Sebagai hasil Persetujuan Renville, pihak Republik harus mengosongkan wilayah-wilayah


yang dikuasai TNI, dan pada bulan Februari 1948, Divisi Siliwangi hijrah ke Jawa Tengah. Divisi ini
mendapatkan julukan Pasukan Hijrah oleh masyarakat Kota Yogyakarta yang menyambut
kedatangan mereka.
Tidak semua pejuang Republik yang tergabung dalam berbagai laskar, seperti Barisan Bambu
Runcing dan Laskar Hizbullah/Sabillilah di bawah pimpinan Sekarmaji Marijan Kartosuwiryo,
mematuhi hasil Persetujuan Renville tersebut. Mereka terus melakukan perlawanan bersenjata
terhadap tentara Belanda.
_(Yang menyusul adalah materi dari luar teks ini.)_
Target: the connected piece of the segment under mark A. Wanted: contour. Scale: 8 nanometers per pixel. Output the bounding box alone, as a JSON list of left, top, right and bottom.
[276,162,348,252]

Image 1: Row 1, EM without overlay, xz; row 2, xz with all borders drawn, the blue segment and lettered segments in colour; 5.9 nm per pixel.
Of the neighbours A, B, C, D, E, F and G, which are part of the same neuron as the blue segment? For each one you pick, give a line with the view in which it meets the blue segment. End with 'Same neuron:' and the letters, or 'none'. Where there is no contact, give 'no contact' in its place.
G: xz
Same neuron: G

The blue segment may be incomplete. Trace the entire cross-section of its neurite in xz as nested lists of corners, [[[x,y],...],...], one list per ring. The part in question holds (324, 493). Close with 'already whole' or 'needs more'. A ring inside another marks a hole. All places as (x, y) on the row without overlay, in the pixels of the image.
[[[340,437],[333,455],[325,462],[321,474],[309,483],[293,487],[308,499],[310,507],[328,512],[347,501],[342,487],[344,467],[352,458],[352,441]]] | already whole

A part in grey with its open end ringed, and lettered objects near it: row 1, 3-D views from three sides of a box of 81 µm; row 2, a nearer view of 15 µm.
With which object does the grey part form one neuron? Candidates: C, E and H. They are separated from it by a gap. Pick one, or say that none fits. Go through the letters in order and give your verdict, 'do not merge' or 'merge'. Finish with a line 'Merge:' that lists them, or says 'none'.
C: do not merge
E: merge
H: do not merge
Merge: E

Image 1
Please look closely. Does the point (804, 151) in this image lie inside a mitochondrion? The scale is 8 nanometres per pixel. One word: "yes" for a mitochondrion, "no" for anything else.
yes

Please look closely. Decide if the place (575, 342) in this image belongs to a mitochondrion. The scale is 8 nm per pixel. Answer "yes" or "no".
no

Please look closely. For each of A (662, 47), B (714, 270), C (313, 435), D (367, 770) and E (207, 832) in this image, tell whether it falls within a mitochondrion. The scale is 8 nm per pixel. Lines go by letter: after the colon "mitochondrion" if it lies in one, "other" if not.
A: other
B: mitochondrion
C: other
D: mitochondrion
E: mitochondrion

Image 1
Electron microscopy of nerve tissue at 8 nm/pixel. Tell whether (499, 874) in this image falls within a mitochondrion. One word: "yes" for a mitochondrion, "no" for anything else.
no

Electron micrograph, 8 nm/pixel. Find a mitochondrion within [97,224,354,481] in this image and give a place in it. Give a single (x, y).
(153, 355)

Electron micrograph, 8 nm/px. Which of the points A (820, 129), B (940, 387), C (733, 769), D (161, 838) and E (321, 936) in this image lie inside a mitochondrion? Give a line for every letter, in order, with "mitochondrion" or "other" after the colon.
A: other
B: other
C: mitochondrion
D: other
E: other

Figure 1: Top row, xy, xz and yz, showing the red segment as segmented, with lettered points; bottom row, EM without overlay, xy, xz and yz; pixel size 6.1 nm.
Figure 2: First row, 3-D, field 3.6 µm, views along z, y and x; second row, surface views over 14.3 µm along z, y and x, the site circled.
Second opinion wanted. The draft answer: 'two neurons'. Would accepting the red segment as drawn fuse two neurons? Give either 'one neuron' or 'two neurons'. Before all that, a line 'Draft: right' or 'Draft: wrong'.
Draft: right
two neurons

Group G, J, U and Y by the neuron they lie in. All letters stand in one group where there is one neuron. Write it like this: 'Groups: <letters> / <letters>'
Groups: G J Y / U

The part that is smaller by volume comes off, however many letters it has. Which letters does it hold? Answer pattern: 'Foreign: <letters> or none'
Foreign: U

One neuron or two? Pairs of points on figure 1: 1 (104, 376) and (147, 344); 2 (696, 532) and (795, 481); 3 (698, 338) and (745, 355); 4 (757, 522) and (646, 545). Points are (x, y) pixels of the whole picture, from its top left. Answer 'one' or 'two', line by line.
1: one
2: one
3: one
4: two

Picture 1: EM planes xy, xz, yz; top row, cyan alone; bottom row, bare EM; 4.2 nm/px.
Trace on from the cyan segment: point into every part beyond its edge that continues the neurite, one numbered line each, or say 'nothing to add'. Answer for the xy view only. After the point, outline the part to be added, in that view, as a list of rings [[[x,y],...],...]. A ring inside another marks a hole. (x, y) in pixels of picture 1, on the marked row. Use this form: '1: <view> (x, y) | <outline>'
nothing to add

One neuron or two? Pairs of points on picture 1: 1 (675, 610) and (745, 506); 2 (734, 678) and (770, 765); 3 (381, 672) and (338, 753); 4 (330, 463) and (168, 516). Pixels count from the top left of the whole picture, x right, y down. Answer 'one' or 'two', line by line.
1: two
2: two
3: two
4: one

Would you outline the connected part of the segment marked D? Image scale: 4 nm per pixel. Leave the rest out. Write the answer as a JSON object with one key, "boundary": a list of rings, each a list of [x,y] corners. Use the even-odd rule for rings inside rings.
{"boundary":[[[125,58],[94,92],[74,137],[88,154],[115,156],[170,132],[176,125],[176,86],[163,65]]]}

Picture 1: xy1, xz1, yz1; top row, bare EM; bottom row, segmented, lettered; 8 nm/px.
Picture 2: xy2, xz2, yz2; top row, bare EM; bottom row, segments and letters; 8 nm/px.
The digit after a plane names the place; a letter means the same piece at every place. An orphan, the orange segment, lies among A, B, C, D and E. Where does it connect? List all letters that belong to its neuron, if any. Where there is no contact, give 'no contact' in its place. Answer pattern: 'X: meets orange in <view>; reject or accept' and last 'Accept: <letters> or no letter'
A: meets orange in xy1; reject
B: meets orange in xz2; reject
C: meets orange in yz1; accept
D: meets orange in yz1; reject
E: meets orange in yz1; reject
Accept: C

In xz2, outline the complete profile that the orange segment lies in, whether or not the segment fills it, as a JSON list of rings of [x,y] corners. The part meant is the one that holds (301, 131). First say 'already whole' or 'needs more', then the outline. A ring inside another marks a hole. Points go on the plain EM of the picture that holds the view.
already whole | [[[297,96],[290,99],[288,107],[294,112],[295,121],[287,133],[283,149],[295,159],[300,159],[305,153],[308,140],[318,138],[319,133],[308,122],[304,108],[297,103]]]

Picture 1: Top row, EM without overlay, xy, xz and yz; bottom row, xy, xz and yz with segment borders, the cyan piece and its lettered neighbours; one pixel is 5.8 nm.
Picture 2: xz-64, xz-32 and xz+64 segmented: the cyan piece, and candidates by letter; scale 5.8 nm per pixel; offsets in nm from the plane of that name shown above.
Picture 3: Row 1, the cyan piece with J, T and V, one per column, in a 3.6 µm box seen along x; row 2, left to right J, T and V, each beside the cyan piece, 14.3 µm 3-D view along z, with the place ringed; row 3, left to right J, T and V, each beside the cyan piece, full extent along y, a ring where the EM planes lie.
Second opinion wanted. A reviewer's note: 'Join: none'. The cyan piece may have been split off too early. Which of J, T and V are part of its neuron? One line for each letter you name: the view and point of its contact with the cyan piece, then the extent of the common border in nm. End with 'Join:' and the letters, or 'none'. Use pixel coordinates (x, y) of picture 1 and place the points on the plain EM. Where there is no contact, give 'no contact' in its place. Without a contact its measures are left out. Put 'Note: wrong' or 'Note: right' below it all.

Setelah Soekarno dan Hatta ditangkap di Yogyakarta, S.M. Kartosuwiryo,
yang menolak jabatan Menteri Muda Pertahanan dalam Kabinet Amir Syarifuddin, Menganggap
Negara Indonesia telah Kalah dan Bubar, kemudian ia mendirikan Darul Islam/Tentara Islam
Indonesia (DI/TII). Hingga pada 7 Agustus 1949, di wilayah yang masih dikuasai Belanda waktu itu,
Kartosuwiryo menyatakan berdirinya Negara Islam Indonesia (NII). Akibat dari Perjanjian Renville
itu pula, pasukan dari Resimen 40/Damarwulan, bersama batalyon di jajarannya, Batalyon Gerilya
(BG) VIII Batalyon Gerilya (BG) IX, Batalyon Gerilya (BG) X, Depo Batalyon, EX. ALRI Pangkalan
X serta Kesatuan Kelaskaran, dengan total pengikut sebanyak tidak kurang dari 5000 orang, juga
Hijrah ke daerah Blitar dan sekitarnya. Resimen 40/Damarwulan ini kemudian berubah menjadi
Brigade III/Damarwulan, dan batalyonnyapun berubah menjadi Batalyon 25, Batalyon 26, Batalyon
27. Setelah keluarnya Surat Perintah Siasat No I, dari PB Sudirman, yang mengharuskan semua
pasukan hijrah pulang dan melanjutkan gerilya di daerah masing-masing, Pasukan Brigade
III/Damarwulan, di bawah pimpinan Letkol Moch Sroedji ini, melaksanakan Wingate Action, dengan
menempuh jarak kurang lebih 500 kilometer selama 51 hari.